WHAT THIS TASK INVOLVES: Without omitting anything, copy every entry word for word.

ENTRIES SHOWN:
****************

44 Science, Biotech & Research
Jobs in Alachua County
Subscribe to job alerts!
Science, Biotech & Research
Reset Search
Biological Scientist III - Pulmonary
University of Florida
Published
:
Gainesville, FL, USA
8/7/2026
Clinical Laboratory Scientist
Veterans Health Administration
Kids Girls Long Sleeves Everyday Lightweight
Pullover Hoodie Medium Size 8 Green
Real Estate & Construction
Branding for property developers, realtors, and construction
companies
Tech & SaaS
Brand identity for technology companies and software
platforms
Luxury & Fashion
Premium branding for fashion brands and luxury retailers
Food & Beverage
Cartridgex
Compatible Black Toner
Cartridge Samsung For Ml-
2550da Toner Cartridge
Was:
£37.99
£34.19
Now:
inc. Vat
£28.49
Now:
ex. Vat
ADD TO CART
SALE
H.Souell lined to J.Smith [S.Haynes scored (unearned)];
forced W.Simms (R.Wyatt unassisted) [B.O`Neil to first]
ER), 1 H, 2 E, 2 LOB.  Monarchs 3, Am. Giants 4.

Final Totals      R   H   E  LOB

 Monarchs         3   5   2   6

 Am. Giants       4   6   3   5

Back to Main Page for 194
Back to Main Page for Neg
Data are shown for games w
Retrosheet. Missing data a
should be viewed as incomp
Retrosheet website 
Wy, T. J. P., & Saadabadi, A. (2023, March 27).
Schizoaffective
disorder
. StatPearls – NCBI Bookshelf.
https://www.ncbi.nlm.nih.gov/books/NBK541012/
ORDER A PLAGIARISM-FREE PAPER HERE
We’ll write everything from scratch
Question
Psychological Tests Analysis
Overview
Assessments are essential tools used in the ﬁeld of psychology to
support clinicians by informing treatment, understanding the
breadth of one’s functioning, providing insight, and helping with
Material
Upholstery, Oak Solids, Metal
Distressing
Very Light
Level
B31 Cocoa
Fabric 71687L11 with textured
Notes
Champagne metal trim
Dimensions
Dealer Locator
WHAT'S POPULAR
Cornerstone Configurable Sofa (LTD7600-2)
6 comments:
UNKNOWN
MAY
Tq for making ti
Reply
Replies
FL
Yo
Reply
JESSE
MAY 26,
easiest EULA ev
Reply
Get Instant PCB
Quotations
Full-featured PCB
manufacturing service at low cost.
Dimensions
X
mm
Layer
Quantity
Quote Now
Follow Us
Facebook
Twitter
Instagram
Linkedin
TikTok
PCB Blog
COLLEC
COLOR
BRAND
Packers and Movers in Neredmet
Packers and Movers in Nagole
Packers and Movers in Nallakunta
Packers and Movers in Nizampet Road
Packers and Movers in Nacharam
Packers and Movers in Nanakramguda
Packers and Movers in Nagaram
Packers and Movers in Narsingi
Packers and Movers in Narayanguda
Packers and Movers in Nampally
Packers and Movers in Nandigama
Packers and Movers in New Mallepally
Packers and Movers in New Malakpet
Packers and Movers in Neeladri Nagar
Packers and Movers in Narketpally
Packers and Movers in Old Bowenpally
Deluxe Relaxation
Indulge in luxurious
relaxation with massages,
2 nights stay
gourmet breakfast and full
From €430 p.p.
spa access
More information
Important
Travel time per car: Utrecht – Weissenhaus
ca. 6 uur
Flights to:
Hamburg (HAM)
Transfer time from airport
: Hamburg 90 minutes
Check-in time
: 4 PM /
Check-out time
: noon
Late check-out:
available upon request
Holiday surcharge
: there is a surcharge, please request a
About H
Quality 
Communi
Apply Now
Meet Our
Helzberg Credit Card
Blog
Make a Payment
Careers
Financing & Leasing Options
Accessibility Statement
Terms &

****************

OUTPUT FOR THIS TASK:
44 Science, Biotech & Research
Jobs in Alachua County
Subscribe to job alerts!
Science, Biotech & Research
Reset Search
Biological Scientist III - Pulmonary
University of Florida
Published
:
Gainesville, FL, USA
8/7/2026
Clinical Laboratory Scientist
Veterans Health Administration
Kids Girls Long Sleeves Everyday Lightweight
Pullover Hoodie Medium Size 8 Green
Real Estate & Construction
Branding for property developers, realtors, and construction
companies
Tech & SaaS
Brand identity for technology companies and software
platforms
Luxury & Fashion
Premium branding for fashion brands and luxury retailers
Food & Beverage
Cartridgex
Compatible Black Toner
Cartridge Samsung For Ml-
2550da Toner Cartridge
Was:
£37.99
£34.19
Now:
inc. Vat
£28.49
Now:
ex. Vat
ADD TO CART
SALE
H.Souell lined to J.Smith [S.Haynes scored (unearned)];
forced W.Simms (R.Wyatt unassisted) [B.O`Neil to first]
ER), 1 H, 2 E, 2 LOB.  Monarchs 3, Am. Giants 4.

Final Totals      R   H   E  LOB

 Monarchs         3   5   2   6

 Am. Giants       4   6   3   5

Back to Main Page for 194
Back to Main Page for Neg
Data are shown for games w
Retrosheet. Missing data a
should be viewed as incomp
Retrosheet website 
Wy, T. J. P., & Saadabadi, A. (2023, March 27).
Schizoaffective
disorder
. StatPearls – NCBI Bookshelf.
https://www.ncbi.nlm.nih.gov/books/NBK541012/
ORDER A PLAGIARISM-FREE PAPER HERE
We’ll write everything from scratch
Question
Psychological Tests Analysis
Overview
Assessments are essential tools used in the ﬁeld of psychology to
support clinicians by informing treatment, understanding the
breadth of one’s functioning, providing insight, and helping with
Material
Upholstery, Oak Solids, Metal
Distressing
Very Light
Level
B31 Cocoa
Fabric 71687L11 with textured
Notes
Champagne metal trim
Dimensions
Dealer Locator
WHAT'S POPULAR
Cornerstone Configurable Sofa (LTD7600-2)
6 comments:
UNKNOWN
MAY
Tq for making ti
Reply
Replies
FL
Yo
Reply
JESSE
MAY 26,
easiest EULA ev
Reply
Get Instant PCB
Quotations
Full-featured PCB
manufacturing service at low cost.
Dimensions
X
mm
Layer
Quantity
Quote Now
Follow Us
Facebook
Twitter
Instagram
Linkedin
TikTok
PCB Blog
COLLEC
COLOR
BRAND
Packers and Movers in Neredmet
Packers and Movers in Nagole
Packers and Movers in Nallakunta
Packers and Movers in Nizampet Road
Packers and Movers in Nacharam
Packers and Movers in Nanakramguda
Packers and Movers in Nagaram
Packers and Movers in Narsingi
Packers and Movers in Narayanguda
Packers and Movers in Nampally
Packers and Movers in Nandigama
Packers and Movers in New Mallepally
Packers and Movers in New Malakpet
Packers and Movers in Neeladri Nagar
Packers and Movers in Narketpally
Packers and Movers in Old Bowenpally
Deluxe Relaxation
Indulge in luxurious
relaxation with massages,
2 nights stay
gourmet breakfast and full
From €430 p.p.
spa access
More information
Important
Travel time per car: Utrecht – Weissenhaus
ca. 6 uur
Flights to:
Hamburg (HAM)
Transfer time from airport
: Hamburg 90 minutes
Check-in time
: 4 PM /
Check-out time
: noon
Late check-out:
available upon request
Holiday surcharge
: there is a surcharge, please request a
About H
Quality 
Communi
Apply Now
Meet Our
Helzberg Credit Card
Blog
Make a Payment
Careers
Financing & Leasing Options
Accessibility Statement
Terms &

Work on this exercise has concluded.